Günümüz Türkiye'sini teşhis etmek konusunda berbat olan kimi yazar abilerime üzülüyorum. Teşhisleri teker teker yanlış çıkmasına rağmen de hâlâ hiç özeleştiri yapmıyorlar. Kemalist rejimin ortadan kalkmasıyla maalesef bazı anti-Kemalist aydınlar da ortadan kalkıyor. Tüm hayatları ve beyinleri eski rejime göre ayarlanmış olan bu aydın tipi de Kemalist rejimle beraber bu topraklardan buharlaşıyor. İronik biçimde yıllardır görüntüde Kemalizmle mücadele ettikleri halde onlar da şimdi Kemalistleşiyorlar. Çünkü Kemalizm onların varlık sebebiydi. Kemalizme karşı çıkıyorlardı ve iş bitiyordu. Başka bir zihinsel çabaya ihtiyaç duymuyorlardı. Bugünün Türkiyesini anlamak içinse daha fazla okumak, tahlil ve tefekkür etmek gerekiyor. Hangi görüşte olursa olsun, bir yazar zihin konforunu bozmadan bugünkü Türkiye'yi anlayamaz.
***
O yüzden daktiloların piyasadan çekilişi gibi bir son onları bekliyor. Eski rejimin anti- Kemalistleri eski rejimle beraber tarihe karışıyor. Yıldıray Oğur bu yazarlara "
Birinci Cumhuriyet Liberalleri" diyor ama bu aydınların liberalizmin entelektüel tarihini lise seviyesinde bile bilmediklerini 2008'den beri yazıyorum. Liberal olmak ciddi bir iştir. Onlara itibar katan şey liberal entelektüel donanımları değildi. Katil ve rezil bir rejimin kararlı muhalifi olmalarıydı. Eski rejimin muhalifi olduktan sonra teşhis yeteneğiniz olmasa da değerli bir aydındınız.
***
Şu an marjinalleşiyorlarsa sebebi AKP muhalifi olmaları değil. Teşhisleri habire yanlış çıkan ve tedavi önerileri de o yüzden kabul görmeyen bir doktorun adım adım marjinalleşmesi ve sonunda meslekten men edilmesi gerçeğini yazarlık alanında yaşıyorlar. Yıllarca "
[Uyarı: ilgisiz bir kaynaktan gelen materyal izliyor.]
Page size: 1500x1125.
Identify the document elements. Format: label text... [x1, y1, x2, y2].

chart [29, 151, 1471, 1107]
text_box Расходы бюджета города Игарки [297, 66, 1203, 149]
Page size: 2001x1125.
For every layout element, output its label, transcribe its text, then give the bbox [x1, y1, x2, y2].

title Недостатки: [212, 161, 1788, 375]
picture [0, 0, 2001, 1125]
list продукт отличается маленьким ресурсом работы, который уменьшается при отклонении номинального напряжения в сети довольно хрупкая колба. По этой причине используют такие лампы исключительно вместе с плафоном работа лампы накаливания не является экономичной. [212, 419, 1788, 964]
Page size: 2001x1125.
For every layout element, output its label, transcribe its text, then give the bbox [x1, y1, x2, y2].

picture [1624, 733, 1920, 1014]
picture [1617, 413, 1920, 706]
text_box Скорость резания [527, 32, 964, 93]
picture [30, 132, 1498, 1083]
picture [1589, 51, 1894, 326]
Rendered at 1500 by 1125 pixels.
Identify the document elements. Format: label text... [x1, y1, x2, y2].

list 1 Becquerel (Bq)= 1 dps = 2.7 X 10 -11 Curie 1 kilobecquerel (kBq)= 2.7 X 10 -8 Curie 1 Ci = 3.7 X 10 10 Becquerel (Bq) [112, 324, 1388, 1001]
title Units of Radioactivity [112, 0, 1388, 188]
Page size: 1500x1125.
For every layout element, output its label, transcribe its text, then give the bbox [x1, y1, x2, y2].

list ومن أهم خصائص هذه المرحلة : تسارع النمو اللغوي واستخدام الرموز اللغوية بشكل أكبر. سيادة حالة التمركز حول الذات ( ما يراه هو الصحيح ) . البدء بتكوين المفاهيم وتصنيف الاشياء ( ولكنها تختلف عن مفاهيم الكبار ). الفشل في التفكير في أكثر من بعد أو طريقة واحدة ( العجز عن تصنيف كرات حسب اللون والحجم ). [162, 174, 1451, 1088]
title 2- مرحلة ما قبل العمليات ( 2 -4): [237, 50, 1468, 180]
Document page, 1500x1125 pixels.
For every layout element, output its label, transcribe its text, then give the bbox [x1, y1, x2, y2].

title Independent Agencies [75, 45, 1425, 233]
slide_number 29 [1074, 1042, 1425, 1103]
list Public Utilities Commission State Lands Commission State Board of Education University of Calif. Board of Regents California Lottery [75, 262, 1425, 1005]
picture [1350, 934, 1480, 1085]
Mesele siyasi partilerin ve seçilmiş liderlerin muhalifi olmak değil, rejimin yani sistemin muhalifi olmaktır" diye yazdılar. Şimdiyse bir siyasi partiye ve liderine sürekli küfrederek kendi kendilerini tatmin ediyorlar. Çünkü bugünün post-Kemalist amorf siyasal sistemini teşhis edemiyorlar. Teşhis edemedikleri bir şeyin muhalifi de olamayacaklarına göre işin kolayına kaçıp yıllarca Kemalist yazarların yaptığını yapıyorlar: Sistemin yanlışlığını aklayarak sadece seçilmiş meşru sivil hükümeti karalıyorlar. Ya da belki de aralarında zeki olanları sistemi çok iyi teşhis ediyorlar ama bu teşhisleri ifade etmeye korkuyorlar ve yine işin kolayına kaçıyorlar. Yani ya akıl ya cesaret eksiği var.
***
Her şekilde eski rejimin anti-Kemalist aydınları da eski rejimle beraber tarihe karışıyor. Onları ayakta tutan şey de hâlâ zihni eski dönemde takılı kalmış bazı "
hükümet yandaşı" kalemler. Onlar da "
Risksiz yandaşlık"a alışmış. Hâlâ haftanın her günü eski rejim partisi CHP'ye ve bu eski rejim aydınlarına çakıyorlar. Bunları okuyunca sanırsınız ki CHP'nin iktidara gelme olasılığı var.
Günümüz Türkiyesini teşhis çabası bu hükümet destekçisi bazı yazarlarda da yok. Öyle olunca miadı dolmuş partilere ve aydınlara dalarak aslında bu kişilerin raf ömrünü uzatıyorlar. Tabii kendileri de bir zerre risk almadan vazifelerini yerine getiriyorlar.
Eskiden de Erdoğan'ın ve Gülen'in kellesini isteyen TSK'ya ve generallere hiç dokunmadan sadece CHP'ye vurarak sözde AK Parti'yi destekleyen korkak bir tavırdaydılar. Bunun cemaat versiyonu da aynı korkaklık ve pısırıklıktaydı. Bu tıkanıklık yüzünden yeni ve genç bir yazar sınıfı ortaya çıktı ve kitabın ortasından konuşarak çok kısa sürede fenomen oldu.
Peki şimdi durum ne? O da başka bir yazının konusu.